A year ago, I rang her publishers Random House in the States. "There's nothing scheduled for her until 2010," said a publicist.

Email requests for an interview went unanswered.

On the internet things were even more bizarre - websites devoted to her were full of rumours about what might have happened. Some talked of a nervous breakdown, writers block - one even suggested she had bought an island with the money from her first book and turned into a recluse.

Nine years was a long time to wait for the follow-up. In around a third of that time the British writer Magnus Mills has already written three novels - despite holding down day jobs, first as a London bus driver and now driving a van for BT.

"I just like to get on with them" he says, "I've already started my fourth - I work on them during my lunch breaks".

Back in 1992 when Donna Tartt was top of the book best-sellers lists, the British group Stereo MC's were in the pop charts. It has taken them nine years to record their follow up album.

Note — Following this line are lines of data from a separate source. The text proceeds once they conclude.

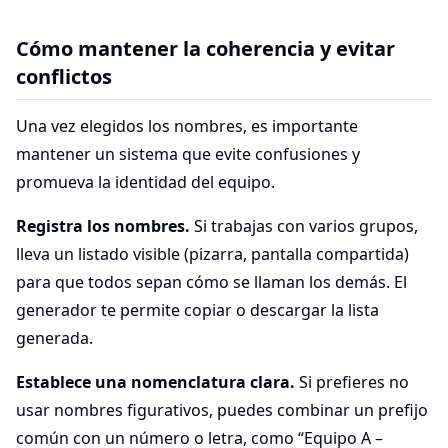
Cómo mantener la coherencia y evitar
conflictos
Una vez elegidos los nombres, es importante
mantener un sistema que evite confusiones y
promueva la identidad del equipo.
Registra los nombres.
Si trabajas con varios grupos,
lleva un listado visible (pizarra, pantalla compartida)
para que todos sepan cómo se llaman los demás. El
generador te permite copiar o descargar la lista
generada.
Establece una nomenclatura clara.
Si prefieres no
usar nombres figurativos, puedes combinar un prefijo
común con un número o letra, como “Equipo A –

And coincidentally Donna Tartt is preparing her comeback too.

She was in London recently and finally agreed to an interview.
All the rumours are untrue. She's not elusive "just shy" she says.

She can't understand what all the fuss is about. She has finished her second novel - well almost - "I'm editing it down at the moment," she says.

"It's a book about children - but not for children - its a frightening scary book about children coming into contact with the world of adults in a very frightening way".

So why had it taken so long to write? "I can't write quickly. If I could write a book a year and maintain the same quality I'd be happy. I'd love to write a book a year but I don't think I'd have any fans".

Donna Tartt's new novel - with the provisional title "Tribulation" is scheduled for publication early next year.